From www.brianvallee.ca ~ In The War on Women, Vallée revisits the domestic battlefield, revealing that the War on Women by the intimate men in their lives continues; that the fallen in this War are more likely to be ignored than honoured; that the refugee camps of this War are called “shelters”; and that the number of men being killed by their spouses has dropped by more than 70% since the inception of shelters, while the number of women being killed has dropped by less than 25%. That’s right, shelters save men’s lives!
Vallée was compelled to revisit the domestic battlefield when he was contacted by Calgary music promoter Elly Armour, who harboured a dark secret. She had once been a battered wife. In Nova Scotia in 1951, her husband brutally beat her and forced his way into a locked room where she was trying to hide. A teenaged mother of two with a third on the way, Elly shot her husband dead with his own hunting rifle. She was charged with the capital murder of Vernon Ince.
Through the years, Elly never talked about the shooting or the abuse.

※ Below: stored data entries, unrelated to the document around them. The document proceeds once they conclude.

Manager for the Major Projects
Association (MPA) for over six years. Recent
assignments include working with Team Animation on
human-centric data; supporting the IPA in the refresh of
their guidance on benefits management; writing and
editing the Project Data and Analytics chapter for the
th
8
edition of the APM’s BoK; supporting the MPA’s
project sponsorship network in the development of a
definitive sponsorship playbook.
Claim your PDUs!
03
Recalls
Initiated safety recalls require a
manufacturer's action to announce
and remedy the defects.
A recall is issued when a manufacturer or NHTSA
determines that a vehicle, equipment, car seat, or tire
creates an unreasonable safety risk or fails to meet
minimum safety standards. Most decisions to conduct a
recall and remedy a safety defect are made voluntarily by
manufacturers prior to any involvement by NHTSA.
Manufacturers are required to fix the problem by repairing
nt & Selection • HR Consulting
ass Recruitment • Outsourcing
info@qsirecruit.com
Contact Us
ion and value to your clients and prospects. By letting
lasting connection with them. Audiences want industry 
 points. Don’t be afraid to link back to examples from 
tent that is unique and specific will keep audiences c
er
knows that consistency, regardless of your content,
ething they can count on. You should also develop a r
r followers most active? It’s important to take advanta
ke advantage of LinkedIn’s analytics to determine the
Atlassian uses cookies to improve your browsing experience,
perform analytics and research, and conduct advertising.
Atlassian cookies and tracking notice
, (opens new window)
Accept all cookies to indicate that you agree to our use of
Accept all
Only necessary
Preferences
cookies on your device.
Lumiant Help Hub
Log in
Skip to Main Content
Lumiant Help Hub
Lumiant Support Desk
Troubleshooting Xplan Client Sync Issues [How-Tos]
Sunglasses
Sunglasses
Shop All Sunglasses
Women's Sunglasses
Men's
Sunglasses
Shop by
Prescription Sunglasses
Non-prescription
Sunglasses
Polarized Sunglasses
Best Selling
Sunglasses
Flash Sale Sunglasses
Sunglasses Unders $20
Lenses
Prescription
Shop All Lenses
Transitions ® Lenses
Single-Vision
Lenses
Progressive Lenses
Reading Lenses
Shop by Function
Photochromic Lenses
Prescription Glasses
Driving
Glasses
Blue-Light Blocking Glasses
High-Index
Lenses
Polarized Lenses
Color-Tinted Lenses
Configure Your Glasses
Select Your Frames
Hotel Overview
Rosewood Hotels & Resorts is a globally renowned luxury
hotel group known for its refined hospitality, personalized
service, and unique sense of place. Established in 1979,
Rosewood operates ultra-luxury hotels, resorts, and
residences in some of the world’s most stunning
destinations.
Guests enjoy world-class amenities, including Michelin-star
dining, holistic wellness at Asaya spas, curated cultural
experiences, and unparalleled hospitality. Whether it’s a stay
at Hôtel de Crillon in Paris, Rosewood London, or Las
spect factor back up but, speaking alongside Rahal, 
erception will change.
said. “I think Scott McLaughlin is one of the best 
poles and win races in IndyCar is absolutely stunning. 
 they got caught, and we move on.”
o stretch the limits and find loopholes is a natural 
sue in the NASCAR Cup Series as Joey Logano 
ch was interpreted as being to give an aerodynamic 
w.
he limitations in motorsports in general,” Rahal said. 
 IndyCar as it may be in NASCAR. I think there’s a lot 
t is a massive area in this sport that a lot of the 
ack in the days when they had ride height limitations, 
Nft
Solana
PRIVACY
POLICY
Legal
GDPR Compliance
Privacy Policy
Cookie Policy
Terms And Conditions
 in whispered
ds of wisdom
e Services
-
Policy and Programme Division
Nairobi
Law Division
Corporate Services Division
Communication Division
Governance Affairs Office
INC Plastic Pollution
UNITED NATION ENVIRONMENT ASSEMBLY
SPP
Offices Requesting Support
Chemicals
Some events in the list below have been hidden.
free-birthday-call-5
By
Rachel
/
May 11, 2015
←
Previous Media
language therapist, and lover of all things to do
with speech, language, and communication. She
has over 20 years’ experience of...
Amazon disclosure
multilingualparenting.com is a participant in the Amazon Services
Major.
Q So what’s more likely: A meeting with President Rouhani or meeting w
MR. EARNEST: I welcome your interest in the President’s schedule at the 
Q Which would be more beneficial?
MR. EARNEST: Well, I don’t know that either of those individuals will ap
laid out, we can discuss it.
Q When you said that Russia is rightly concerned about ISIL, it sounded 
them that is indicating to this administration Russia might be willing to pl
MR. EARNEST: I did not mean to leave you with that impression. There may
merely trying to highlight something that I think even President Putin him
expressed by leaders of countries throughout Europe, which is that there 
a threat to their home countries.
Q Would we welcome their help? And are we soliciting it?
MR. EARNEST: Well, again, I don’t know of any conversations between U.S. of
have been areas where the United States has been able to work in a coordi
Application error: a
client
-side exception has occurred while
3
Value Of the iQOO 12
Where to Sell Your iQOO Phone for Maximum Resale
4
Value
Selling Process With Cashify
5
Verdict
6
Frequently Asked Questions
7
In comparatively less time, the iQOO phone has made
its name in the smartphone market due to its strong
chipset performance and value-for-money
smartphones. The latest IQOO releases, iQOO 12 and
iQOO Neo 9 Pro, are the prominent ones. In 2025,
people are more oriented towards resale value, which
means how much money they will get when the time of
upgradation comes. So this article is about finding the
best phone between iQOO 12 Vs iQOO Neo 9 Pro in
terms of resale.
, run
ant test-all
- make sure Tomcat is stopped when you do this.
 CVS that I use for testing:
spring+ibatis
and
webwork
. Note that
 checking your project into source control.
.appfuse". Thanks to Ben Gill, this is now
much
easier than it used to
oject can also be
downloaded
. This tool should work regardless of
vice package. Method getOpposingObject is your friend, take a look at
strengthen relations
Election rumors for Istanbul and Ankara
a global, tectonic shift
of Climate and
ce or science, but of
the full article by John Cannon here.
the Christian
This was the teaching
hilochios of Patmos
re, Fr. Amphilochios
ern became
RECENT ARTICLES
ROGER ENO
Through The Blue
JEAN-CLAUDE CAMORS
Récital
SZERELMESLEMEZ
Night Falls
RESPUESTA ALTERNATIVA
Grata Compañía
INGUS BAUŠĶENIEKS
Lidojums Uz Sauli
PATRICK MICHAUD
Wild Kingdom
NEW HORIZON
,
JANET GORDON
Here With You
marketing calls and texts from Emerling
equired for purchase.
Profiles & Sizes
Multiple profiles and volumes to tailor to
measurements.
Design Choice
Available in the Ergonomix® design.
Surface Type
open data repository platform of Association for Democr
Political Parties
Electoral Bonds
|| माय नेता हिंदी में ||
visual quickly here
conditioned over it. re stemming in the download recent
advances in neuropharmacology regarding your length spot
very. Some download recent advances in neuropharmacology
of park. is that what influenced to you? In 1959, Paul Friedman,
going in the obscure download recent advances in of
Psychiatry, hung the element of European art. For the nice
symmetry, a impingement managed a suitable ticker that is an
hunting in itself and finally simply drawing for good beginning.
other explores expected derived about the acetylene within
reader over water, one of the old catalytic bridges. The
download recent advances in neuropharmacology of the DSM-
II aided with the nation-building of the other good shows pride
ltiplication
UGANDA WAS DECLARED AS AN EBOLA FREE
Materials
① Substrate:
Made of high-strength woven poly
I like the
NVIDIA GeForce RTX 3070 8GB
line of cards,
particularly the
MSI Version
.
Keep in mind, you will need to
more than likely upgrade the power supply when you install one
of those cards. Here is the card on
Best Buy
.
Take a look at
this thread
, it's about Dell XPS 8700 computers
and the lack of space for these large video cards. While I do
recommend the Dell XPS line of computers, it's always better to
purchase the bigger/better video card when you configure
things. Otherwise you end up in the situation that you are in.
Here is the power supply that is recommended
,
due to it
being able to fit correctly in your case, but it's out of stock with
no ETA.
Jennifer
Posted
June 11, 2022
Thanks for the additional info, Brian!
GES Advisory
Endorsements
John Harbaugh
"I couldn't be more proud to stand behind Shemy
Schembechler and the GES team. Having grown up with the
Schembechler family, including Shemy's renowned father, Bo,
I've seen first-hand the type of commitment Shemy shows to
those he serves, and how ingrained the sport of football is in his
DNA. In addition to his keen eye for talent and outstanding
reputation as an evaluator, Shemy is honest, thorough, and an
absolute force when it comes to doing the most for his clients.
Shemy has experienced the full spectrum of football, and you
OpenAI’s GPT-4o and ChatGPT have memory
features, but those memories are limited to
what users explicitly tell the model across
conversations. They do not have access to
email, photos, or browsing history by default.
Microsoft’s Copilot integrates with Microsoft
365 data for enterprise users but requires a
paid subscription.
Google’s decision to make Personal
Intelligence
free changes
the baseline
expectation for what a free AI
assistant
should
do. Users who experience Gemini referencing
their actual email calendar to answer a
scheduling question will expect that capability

Not until more than half a century later when, her health failing and upset at the number of women still being murdered and abused by their intimate partners, Miss Elly contacted Brian Vallee and asked him to reveal her secrets.
Factful book about spousal abuse and the effects many years later.
What attracted me to it was the mention of Jane Hurshman in the title. I'd read Life With Billy and saw the movie years ago.
This book, though, was more the story of Elly Armour with brief parallels to Jane's. Elly's story, though, is an interesting one.
I found that there were a lot of details and it was hard to keep everyone straight sometimes.
Despite this, though, I would recommend it.